- Born: Yakiv Makohin September 27, 1880 Viazova [uk], Austria-Hungary (now Ukraine)
- Died: January 13, 1956 (aged 75) Newton, Massachusetts, United States
- Resting place: Arlington National Cemetery
- Occupation(s): Military and public figure, philanthropist, pretender nobleman
- Spouse: Susan F. Fallon

= Jacob Makohin =

Ukrainian nobleman; US Marine Corps officer (1880–1956)

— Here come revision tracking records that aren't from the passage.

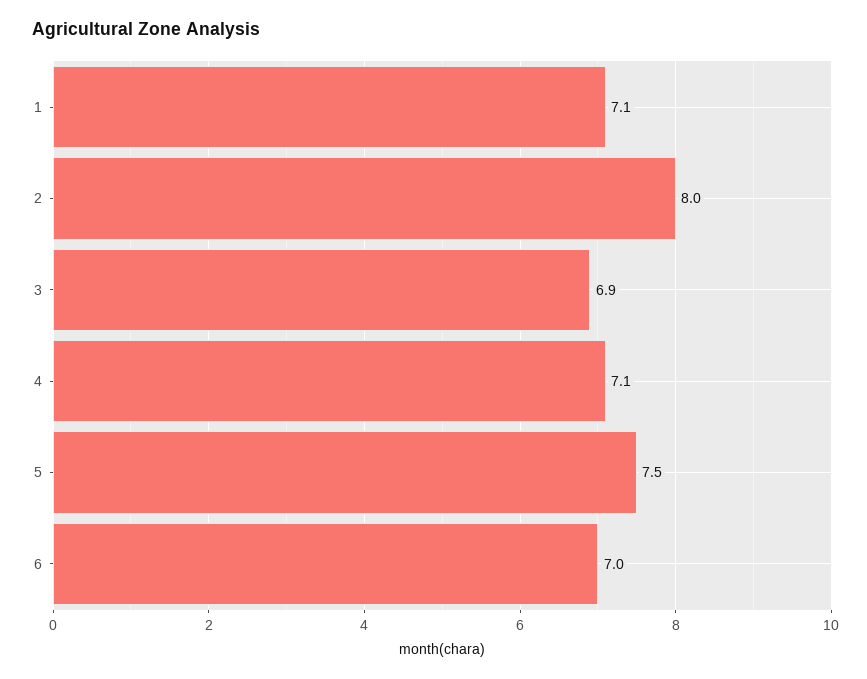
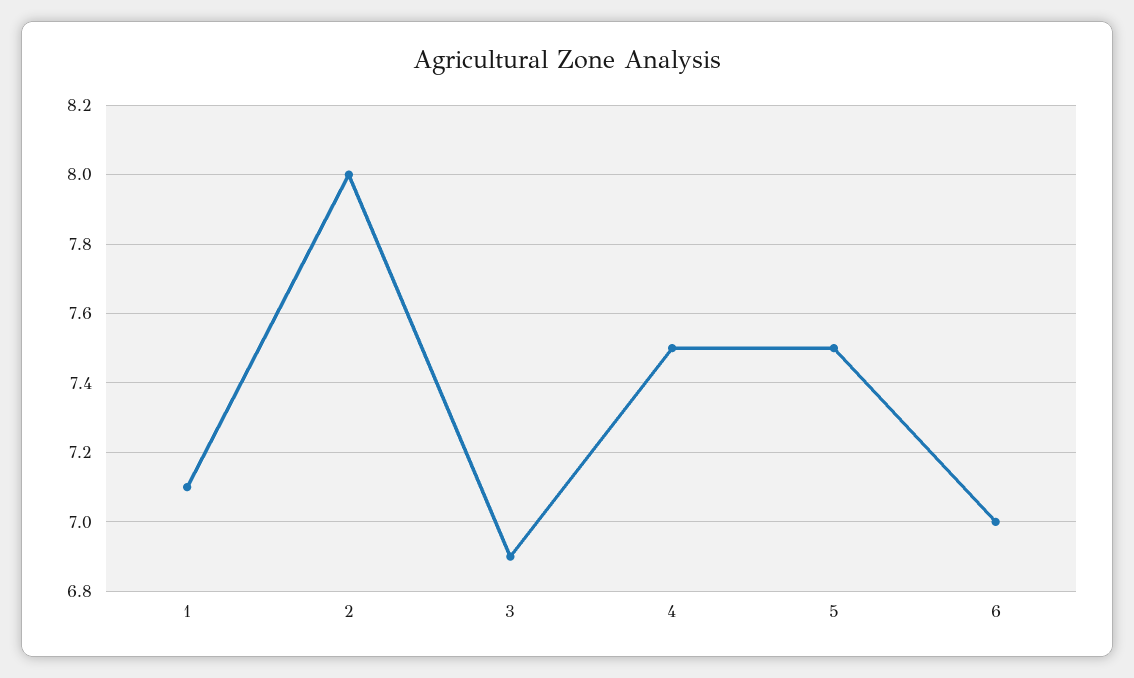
  {
    "1": 7.1,
    "2": 8,
    "3": 6.9,
-   "4": 7.1,
+   "4": 7.5,
    "5": 7.5,
    "6": 7
  }

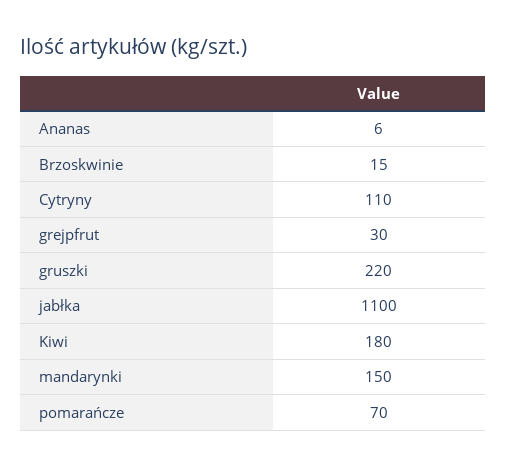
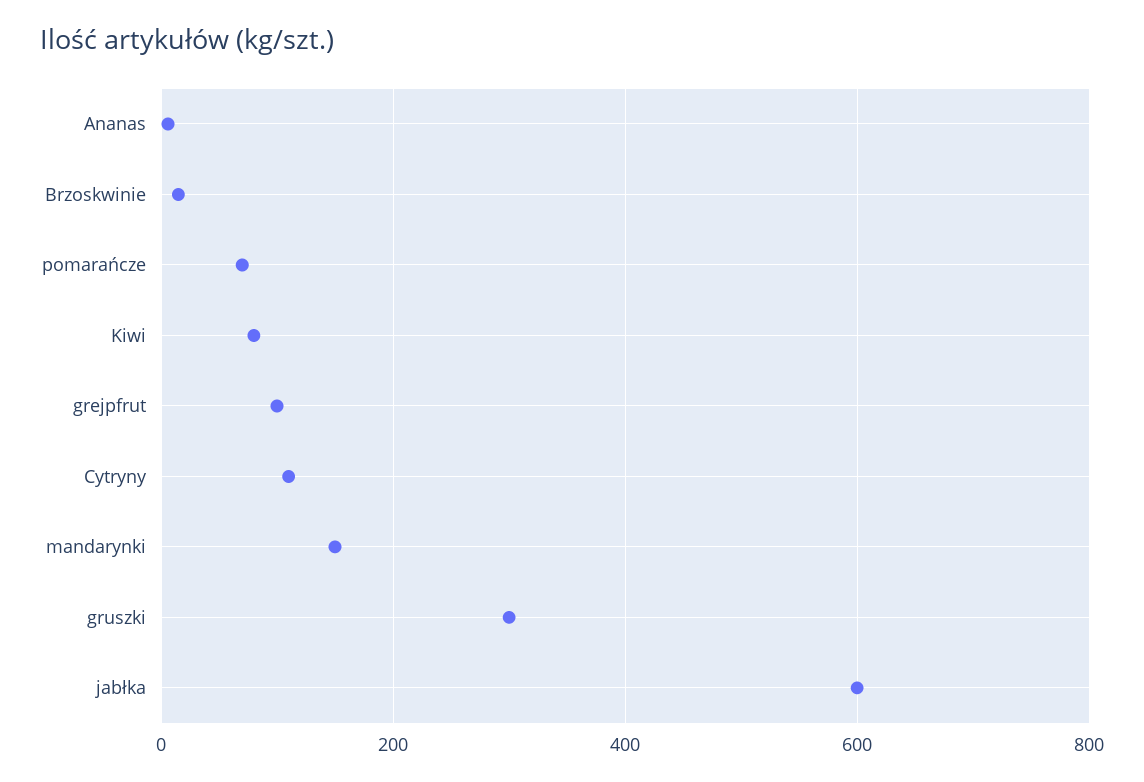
  {
    "Ananas": 6,
    "Brzoskwinie": 15,
    "Cytryny": 110,
-   "grejpfrut": 30,
+   "grejpfrut": 100,
-   "gruszki": 220,
+   "gruszki": 300,
-   "jabłka": 1100,
+   "jabłka": 600,
-   "Kiwi": 180,
+   "Kiwi": 80,
    "mandarynki": 150,
    "pomarańcze": 70
  }

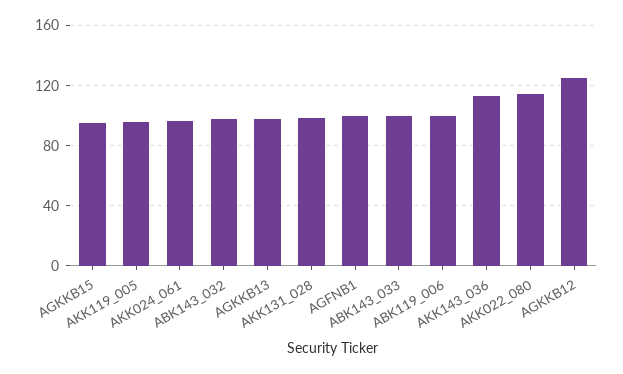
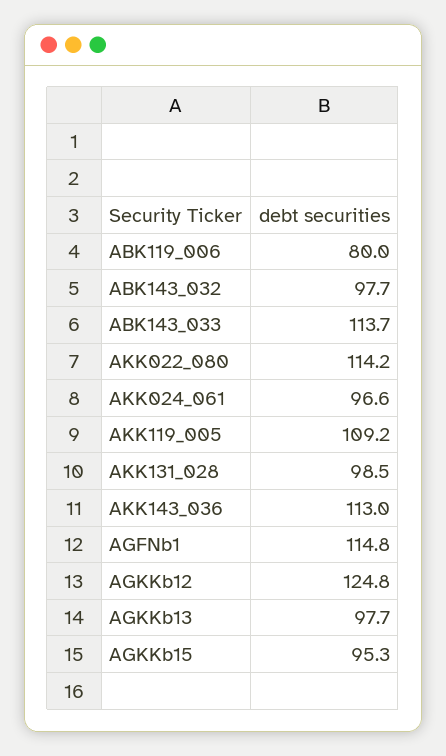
  {
    "AGKKB15": 95.3,
-   "AKK119_005": 95,
+   "AKK119_005": 109.2,
    "AKK024_061": 96.6,
    "ABK143_032": 97.7,
    "AGKKB13": 97.7,
    "AKK131_028": 98.5,
-   "AGFNB1": 100,
+   "AGFNB1": 114.8,
-   "ABK143_033": 100,
+   "ABK143_033": 113.7,
-   "ABK119_006": 100,
+   "ABK119_006": 80,
    "AKK143_036": 113,
    "AKK022_080": 114.2,
    "AGKKB12": 124.8
  }

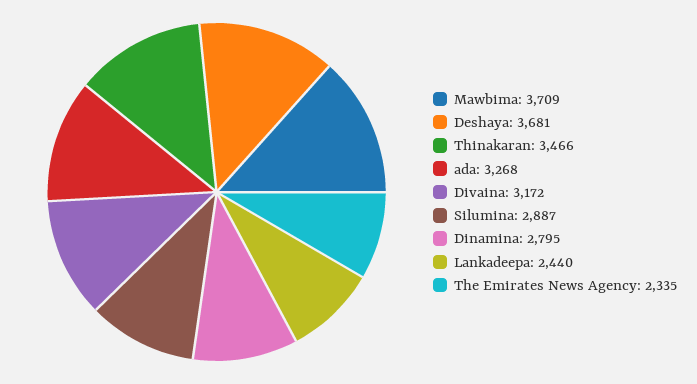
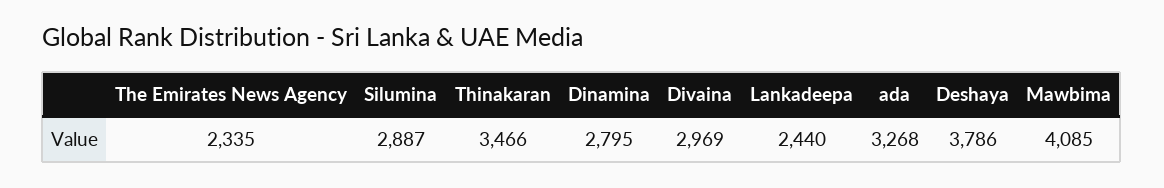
  {
-   "Mawbima": 3709,
+   "Mawbima": 4085,
-   "Deshaya": 3681,
+   "Deshaya": 3786,
    "Thinakaran": 3466,
    "ada": 3268,
-   "Divaina": 3172,
+   "Divaina": 2969,
    "Silumina": 2887,
    "Dinamina": 2795,
    "Lankadeepa": 2440,
    "The Emirates News Agency": 2335
  }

Jacob Makohin (Note: Яків Макогін) (born September 27, 1880), who also styled himself as Prince Leon Bogun Mazeppa von Razumovsky, (Note: князь Леон Богун Мазепа Розумовський) was a Ukrainian American military and public figure, philanthropist, pretender nobleman and a pretender to the Hetmanship of Ukraine. He claimed to be the sole surviving descendant of Count Kirill Grigorievich Razumovsky, who was the last hetman of Zaporozhian Host, although there is no evidence for this.

Makohin was born in Viazova, Austria-Hungary (now Ukraine). When he was 27 years old, he escaped to the United States via Canada. Under the name Makohin he enlisted in the United States Marine Corps and served during World War I as a pilot. He was promoted to Second Lieutenant June 1, 1919, and retired after being injured.

At Arlington National Cemetery

He married Susan F. Fallon (1891–1976) of Massachusetts. Together, they lived in Austria and then Alassio, Italy during the 1930s and early 40s. During World War II that they were forced to flee back to the United States where they settled in Newton, Massachusetts. They had no children.

Jacob Makohin died on January 13, 1956, and was buried in Arlington National Cemetery. His wife Susan was buried with him after her death in 1976.